DEV Community

tokenmixai
tokenmixai

Posted on • Originally published at tokenmix.ai

Claude Fable 5 for Developers: API Changes, Pricing, Migration Notes


Anthropic shipped Claude Fable 5 on June 9, 2026 — its first generally available Mythos-class model, priced at $10 per million input tokens and $50 per million output. That is exactly double Claude Opus 4.8, and the benchmark deltas are real: SWE-Bench Pro 80.3% vs 69.2%, FrontierCode 29.3% vs 13.4%.

But the price is not the migration story. The API behavior is. Fable 5 ships three breaking changes that will silently misbehave in any integration that assumes Opus-era semantics. This post covers what actually changes in your code, what the bill looks like, and where the traps are.

I run model intelligence at TokenMix, where we track pricing and API behavior across 300+ models. Everything below is sourced from Anthropic's launch docs, migration guide, and pricing page — verified June 10, 2026.

The 60-second version

  • Price: $10/$50 per MTok. Every rate is exactly 2× Opus 4.8 — cache reads $1, 5-min cache writes $12.50, 1-hour writes $20, batch $5/$25.
  • Specs: 1M context, 128K max output, no long-context surcharge.
  • Model ID: claude-fable-5 on the Claude API; anthropic.claude-fable-5 on Bedrock; anthropic/claude-fable-5 on OpenRouter.
  • Breaking change 1: Adaptive thinking is always on. thinking: {"type": "disabled"} returns an error.
  • Breaking change 2: Refusals are HTTP 200 responses with stop_reason: "refusal" — not error codes.
  • Breaking change 3: Safety classifiers reroute flagged requests to Opus 4.8 (under 5% of sessions), and rerouted requests bill at Opus rates.
  • No ZDR: 30-day data retention is mandatory. Zero-data-retention accounts don't see the model at all.

Breaking change 1: thinking is no longer optional

On Opus 4.8 you could disable thinking to trade quality for latency. On Fable 5 you cannot — adaptive thinking is permanently on, and the model decides how much to think per request.

Your replacement lever is the effort parameter:

{
  "model": "claude-fable-5",
  "max_tokens": 16000,
  "effort": "high",
  "messages": [...]
}
Enter fullscreen mode Exit fullscreen mode

Five levels: low, medium, high, xhigh, max. Default is high. Anthropic's migration guide is explicit: start at high even for workloads that ran xhigh on Opus 4.8 — Fable 5 reaches further per unit of thinking.

Two gotchas:

  1. max_tokens now caps thinking + response combined. A workload that ran thinking-off on Opus 4.8 inherits always-on thinking here. Output budgets sized for bare responses will truncate. Resize them.
  2. Raw chain-of-thought is never returned. thinking.display defaults to "omitted"; set it to "summarized" if you want readable summaries. In multi-turn conversations, pass thinking blocks back unchanged.

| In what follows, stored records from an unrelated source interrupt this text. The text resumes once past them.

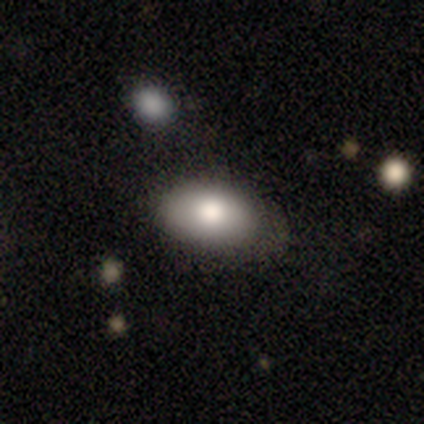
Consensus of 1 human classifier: Consensus on every question: smooth or featured — smooth (100%); how rounded — in between (100%); merging — none (100%).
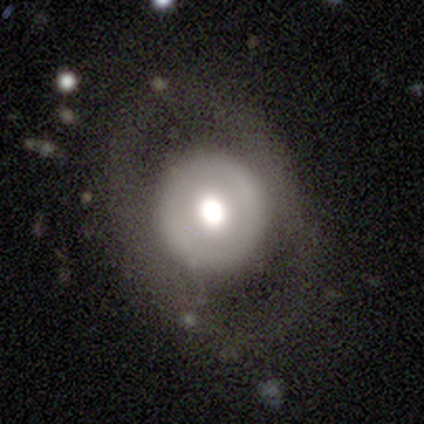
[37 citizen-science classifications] smooth 51%, featured or disk 43%, star or artifact 5%. Down the decision tree: how rounded — round (95%); merging — none (74%).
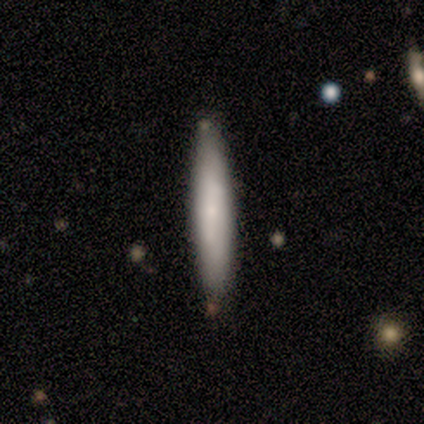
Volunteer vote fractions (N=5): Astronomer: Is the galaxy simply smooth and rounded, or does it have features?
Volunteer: featured or disk — 60% (runner-up: smooth, 40%).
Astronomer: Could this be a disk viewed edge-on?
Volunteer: yes — 67%.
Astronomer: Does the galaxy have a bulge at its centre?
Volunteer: none — 50%, tied with rounded at 50%.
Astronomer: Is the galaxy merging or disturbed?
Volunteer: none — 100%.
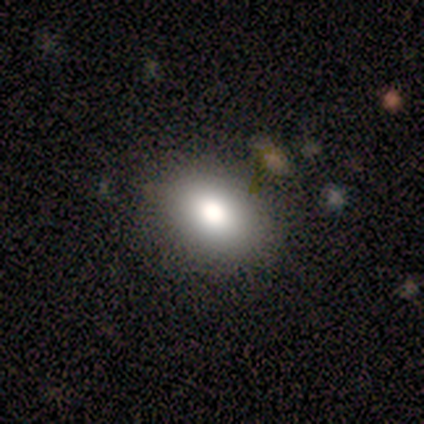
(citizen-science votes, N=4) This is likely a smooth galaxy (75%). How rounded: likely in between (67%). Merging: clearly none (100%).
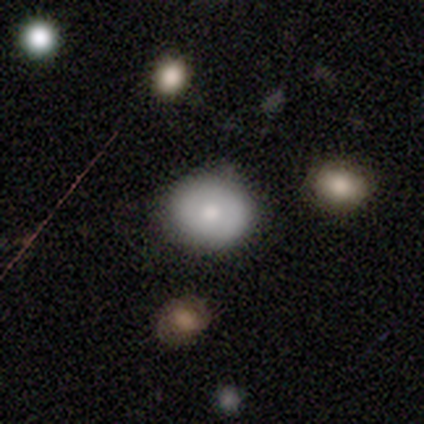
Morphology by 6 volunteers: Volunteers were most divided on "smooth or featured": smooth: 67%, featured or disk: 33%, star or artifact: 0%. More confident: how rounded — round (75%); merging — none (67%).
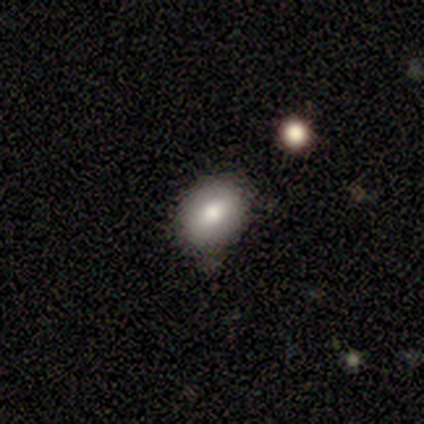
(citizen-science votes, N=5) smooth-or-featured: smooth: 80% | star or artifact: 20% | featured or disk: 0%
  how-rounded: round: 75% | in between: 25% | cigar-shaped: 0%
  merging: none: 75% | minor disturbance: 25% | major disturbance: 0% | merger: 0%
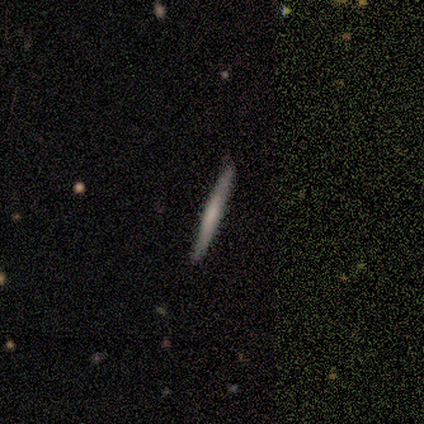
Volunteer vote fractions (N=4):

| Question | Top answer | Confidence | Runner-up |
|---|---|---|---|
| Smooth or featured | smooth | 75% | featured or disk (25%) |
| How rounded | cigar-shaped | 100% | — |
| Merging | none | 100% | — |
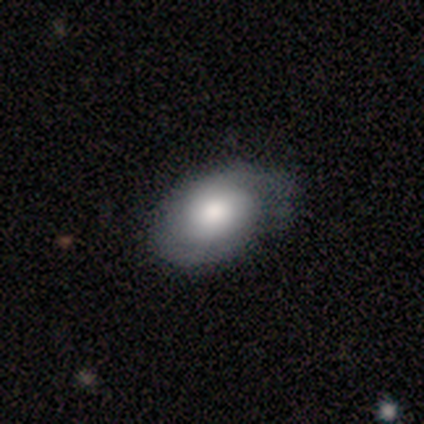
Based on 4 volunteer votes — Smooth or featured: smooth — 50% (tied with featured or disk — 50%)
How rounded: in between — 100%
Merging: none — 75% (minor disturbance — 25%)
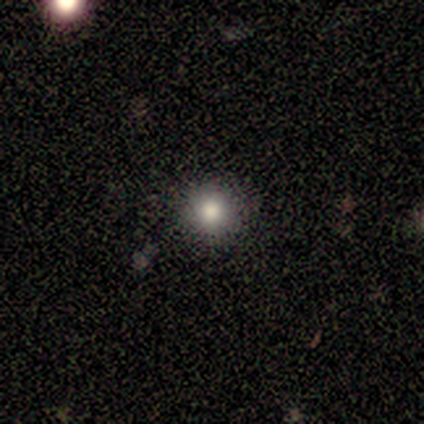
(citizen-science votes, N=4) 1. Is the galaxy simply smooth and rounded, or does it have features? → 75% smooth, 25% star or artifact, 0% featured or disk.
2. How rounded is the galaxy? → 100% round, 0% in between, 0% cigar-shaped.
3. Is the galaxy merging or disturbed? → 100% none, 0% minor disturbance, 0% major disturbance, 0% merger.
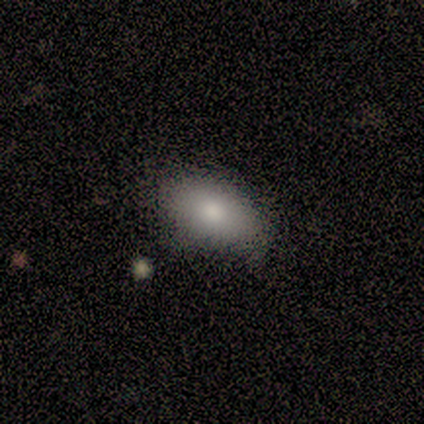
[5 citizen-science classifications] A smooth galaxy with no disk features (100%) that is in between round and cigar-shaped (100%).

Vote fractions:
- Smooth or featured? smooth: 100% / featured or disk: 0% / star or artifact: 0%
- How rounded? in between: 100% / round: 0% / cigar-shaped: 0%
- Merging? none: 80% / minor disturbance: 20% / major disturbance: 0% / merger: 0%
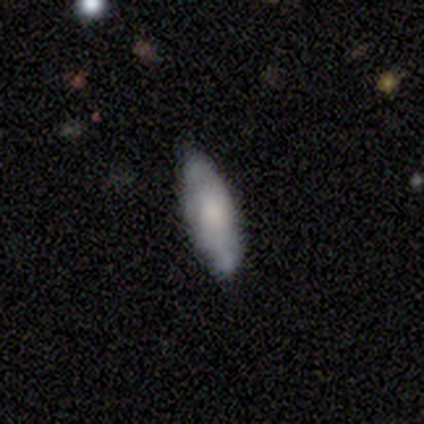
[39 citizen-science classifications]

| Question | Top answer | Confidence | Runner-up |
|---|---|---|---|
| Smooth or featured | smooth | 67% | featured or disk (31%) |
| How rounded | in between | 73% | cigar-shaped (27%) |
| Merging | none | 71% | minor disturbance (26%) |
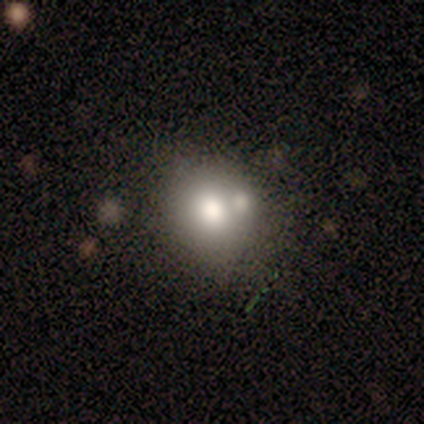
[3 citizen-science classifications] smooth 67%, star or artifact 33%, featured or disk 0%. Down the decision tree: how rounded — round (100%); merging — none (50%, tied with merger).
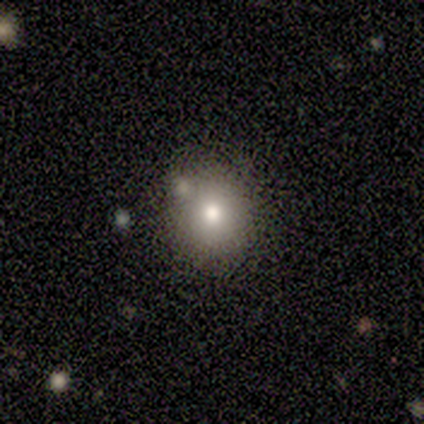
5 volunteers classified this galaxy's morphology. A smooth galaxy with no disk features (100%) that is round (80%).

Vote fractions:
- Smooth or featured? smooth: 100% / featured or disk: 0% / star or artifact: 0%
- How rounded? round: 80% / in between: 20% / cigar-shaped: 0%
- Merging? none: 60% / minor disturbance: 20% / merger: 20% / major disturbance: 0%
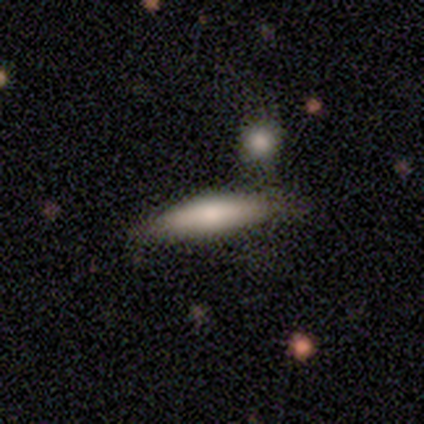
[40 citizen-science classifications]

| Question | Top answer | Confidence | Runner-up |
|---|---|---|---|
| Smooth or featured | smooth | 65% | featured or disk (32%) |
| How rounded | cigar-shaped | 88% | in between (12%) |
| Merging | none | 74% | minor disturbance (15%) |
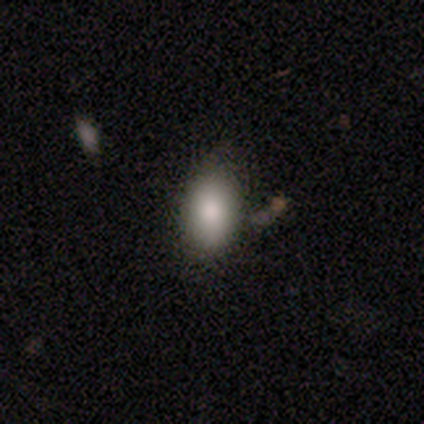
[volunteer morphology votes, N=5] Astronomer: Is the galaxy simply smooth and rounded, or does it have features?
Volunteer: smooth — 60%.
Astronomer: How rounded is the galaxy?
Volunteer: in between — 100%.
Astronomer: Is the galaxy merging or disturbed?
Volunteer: none — 75%.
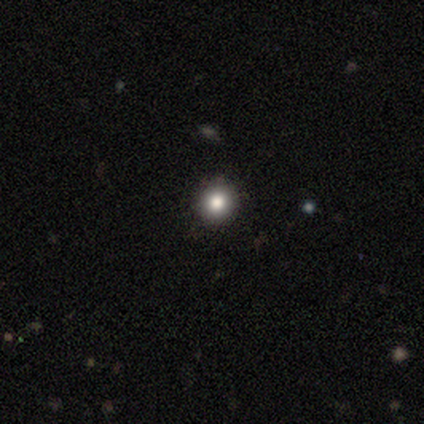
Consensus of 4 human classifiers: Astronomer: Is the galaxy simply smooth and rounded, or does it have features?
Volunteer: smooth — 50%.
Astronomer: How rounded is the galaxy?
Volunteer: round — 100%.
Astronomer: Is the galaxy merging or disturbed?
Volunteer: none — 100%.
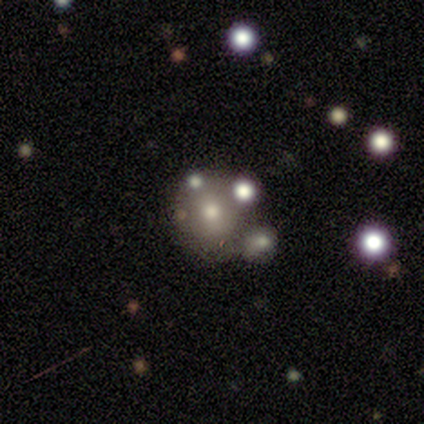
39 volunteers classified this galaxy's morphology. A smooth galaxy with no disk features (67%) that is round (81%). Merging: merger (34%).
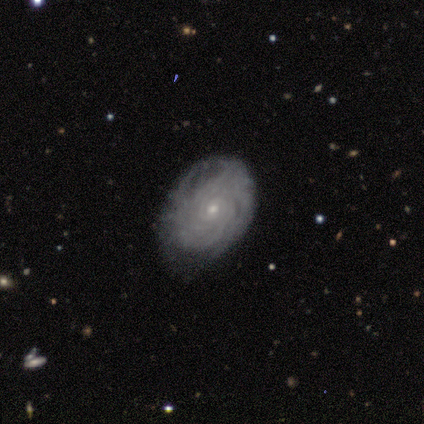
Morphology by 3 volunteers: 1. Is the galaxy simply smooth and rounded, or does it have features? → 100% featured or disk, 0% smooth, 0% star or artifact.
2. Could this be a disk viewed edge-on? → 100% no, 0% yes.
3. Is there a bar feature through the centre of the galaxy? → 67% no, 33% weak, 0% strong.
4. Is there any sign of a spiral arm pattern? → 100% yes, 0% no.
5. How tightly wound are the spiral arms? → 67% tight, 33% medium, 0% loose.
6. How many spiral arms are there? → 67% more than 4, 33% 2, 0% 1, 0% 3, 0% 4, 0% can't tell.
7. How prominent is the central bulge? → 100% small, 0% dominant, 0% large, 0% moderate, 0% none.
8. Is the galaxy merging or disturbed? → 67% minor disturbance, 33% none, 0% major disturbance, 0% merger.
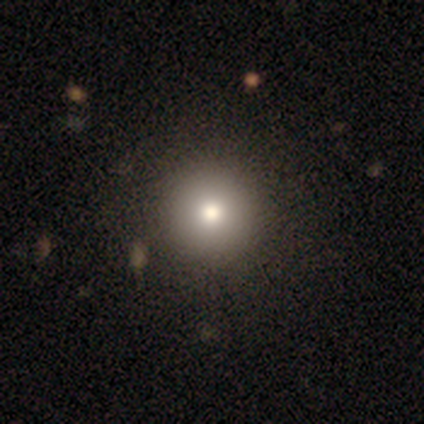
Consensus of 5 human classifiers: Smooth or featured?
  - smooth: 80% *
  - featured or disk: 20%
  - star or artifact: 0%
How rounded?
  - round: 100% *
  - in between: 0%
  - cigar-shaped: 0%
Merging?
  - none: 100% *
  - minor disturbance: 0%
  - major disturbance: 0%
  - merger: 0%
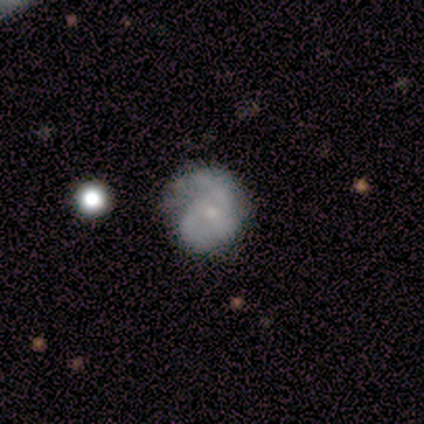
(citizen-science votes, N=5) A featured or disk galaxy (60%) with no bar (67%), 3 (50%, tied with 4) medium (100%) spiral arms (67%) and a small central bulge (67%). Merging: none (80%).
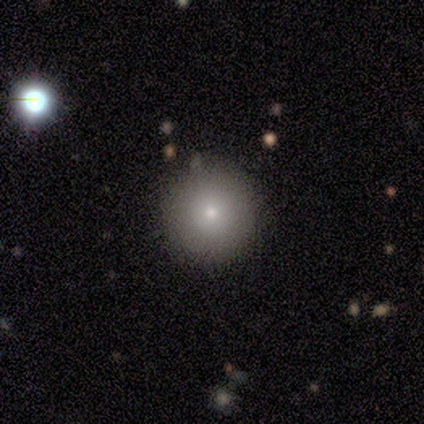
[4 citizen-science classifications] A smooth galaxy with no disk features (75%) that is round (100%). Merging: none (100%).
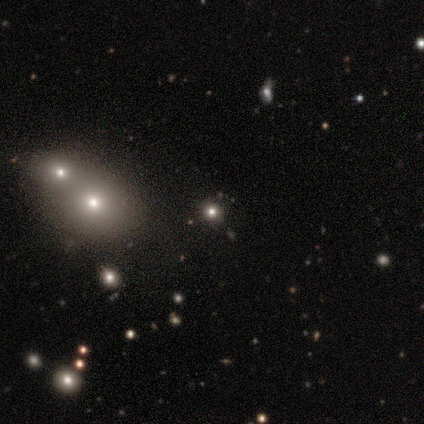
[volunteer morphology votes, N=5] Q: Smooth or featured?
A: smooth (40%); tied with: featured or disk (40%)
Q: How rounded?
A: round (100%)
Q: Merging?
A: none (50%); tied with: merger (50%)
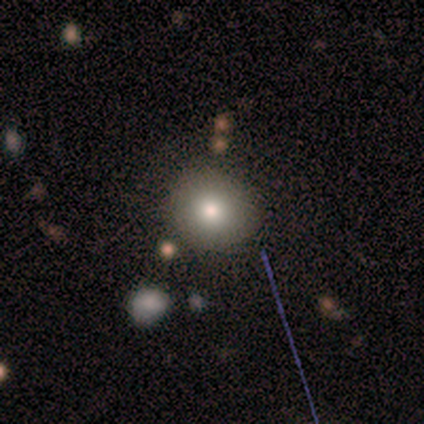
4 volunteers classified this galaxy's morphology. A smooth galaxy with no disk features (50%) that is round (100%).

Vote fractions:
- Smooth or featured? smooth: 50% / featured or disk: 25% / star or artifact: 25%
- How rounded? round: 100% / in between: 0% / cigar-shaped: 0%
- Merging? none: 100% / minor disturbance: 0% / major disturbance: 0% / merger: 0%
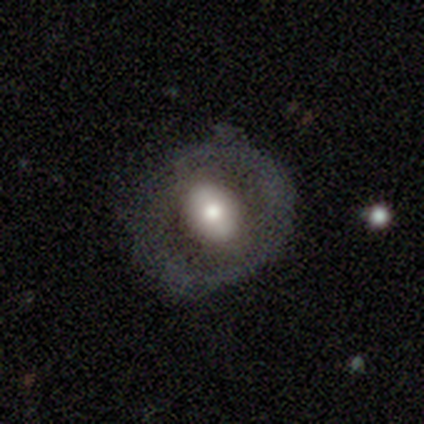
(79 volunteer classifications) smooth_or_featured: featured or disk (p=0.54) [alt: smooth p=0.43]
disk_edge_on: no (p=0.93) [alt: yes p=0.07]
bar: no (p=0.53) [alt: weak p=0.33]
has_spiral_arms: no (p=0.90) [alt: yes p=0.10]
bulge_size: moderate (p=0.47) [alt: large p=0.45]
merging: none (p=0.31) [alt: minor disturbance p=0.14]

Prefill, manual thinking budgets, and sampling parameters are still rejected with 400 — unchanged from Opus 4.7/4.8, so nothing new breaks there.

Breaking change 2: refusals look like success

This is the integration trap. A refused request returns HTTP 200 with:

{
  "stop_reason": "refusal",
  "stop_details": { "category": "cyber" }
}
Enter fullscreen mode Exit fullscreen mode

stop_details.category is one of "cyber", "bio", "reasoning_extraction", or null. Anything keyed on HTTP status codes treats this as a normal completion and passes a declined response downstream. Check stop_reason on every Fable 5 response.

Billing on refusals:

  • Refused before any output → $0
  • Classifier fires mid-stream → input plus already-streamed output is billed; discard the partial output

Breaking change 3: the Opus 4.8 fallback

Fable 5 is the same underlying model as Claude Mythos 5 (the Glasswing-partners-only variant) with safety classifiers active. When a classifier flags a request — offensive cyber, bioweapon-adjacent biology, or distillation-style extraction patterns — the response is served by Opus 4.8 instead, and bills at Opus rates ($5/$25).

Anthropic reports under 5% of sessions trigger this. The beta fallbacks parameter automates retry server-side, but only on the Claude API and Claude Platform on AWS. On the Batch API, Bedrock, Vertex, and Foundry, retries run client-side via SDK middleware (TypeScript, Python, Go, Java, C#).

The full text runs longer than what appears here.